» **EXTRACTED TEXT**
------------
The Department of English at SUNY New Paltz will welcome Ben Lerner, the renowned novelist, poet and literary critic, as the keynote speaker for the 37th annual English Graduate Symposium on Thursday, April 3.

Lerner’s keynote will take place at 7:30 p.m. in the Coykendall Science Building Auditorium. He will stick around for a Q&A and book signing after his talk, which is free and open to the public.

The English Graduate Symposium is a long-running showcase of original creative work and critical essays by New Paltz graduate students pursuing master’s degrees in English. Presentations will run from 1:30 to 5:30 p.m. in the Samuel Dorsky Museum of Art on campus, in the Chandler/North gallery.

This year’s work is grounded in the theme “The I Who Is Not Me,” with students investigating the differences between narrated selves and writing selves, as well as the differences between the world that is and the world that may come to be.

Learn more here about the Department of English at SUNY New Paltz.

 

About Ben Lerner

An award-winning poet, novelist, essayist and critic, Lerner is the author of several full-length poetry collections, most recently including “The Lights” (Farrar, Straus and Giroux, 2023), and a highly regarded trilogy of novels in which he blends autobiography and fiction–“Leaving the Atocha Station,” “10:04” and “The Topeka School,” which was a finalist for the Pulitzer Prize for Fiction in 2020.
------------
» **INPUT**
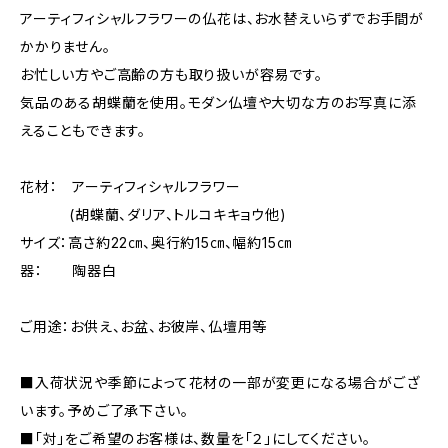
アーティフィシャルフラワーの仏花は、お水替えいらずでお手間が
かかりません。
お忙しい方やご高齢の方も取り扱いが容易です。
気品のある胡蝶蘭を使用。モダン仏壇や大切な方のお写真に添
えることもできます。
花材： アーティフィシャルフラワー
(胡蝶蘭、ダリア、トルコキキョウ他)
サイズ：高さ約22㎝、奥行約15㎝、幅約15㎝
器： 陶器白
ご用途：お供え、お盆、お彼岸、仏壇用等
■入荷状況や季節によって花材の一部が変更になる場合がござ
います。予めご了承下さい。
■「対」をご希望のお客様は、数量を「２」にしてください。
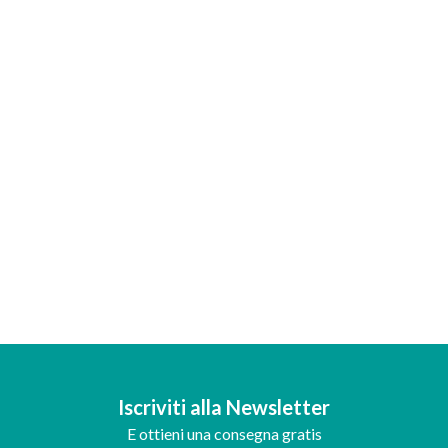
Iscriviti alla Newsletter
E ottieni una consegna gratis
------------
» **EXERCISE INSTRUCTIONS**
1. Rewrite the records from the line with "Iscriviti alla Newsletter" through the end of the records, changing "consegna" to "spedizione" and leaving everything else as it stands.
2. Continue the announcement of Ben Lerner's keynote at the English Graduate Symposium from the point where it stops.

» **YOUR RESPONSES**
1.
Iscriviti alla Newsletter
E ottieni una spedizione gratis

2.
“We are incredibly fortunate to have Ben Lerner on our campus,” said Mary Holland, professor of English at SUNY New Paltz and co-coordinator of the Symposium. “He’s not just widely renowned and accomplished; he’s one of my absolute favorite writers to read and teach. His work is smart, funny, and big-hearted, and interested in the things we care about today as a society, like climate change and consumerism, and as individuals—like making art and loving each other well.”

Kristopher Jansma, director of the Creative Writing program at New Paltz, is thrilled to have a writer like Lerner spending time with our students. “It is truly a rare thing for them to get feedback and even collaborate with an author as accomplished and thoughtful as Lerner.”

Lerner has been recognized with a Fulbright Scholarship, a Guggenheim Fellowship, and a MacArthur Fellowship, and his individual publications have received many national and international awards.

As an educator, Lerner has taught at California College of the Arts, the University of Pittsburgh and Brooklyn College, where he is currently a Distinguished Professor in the English Department.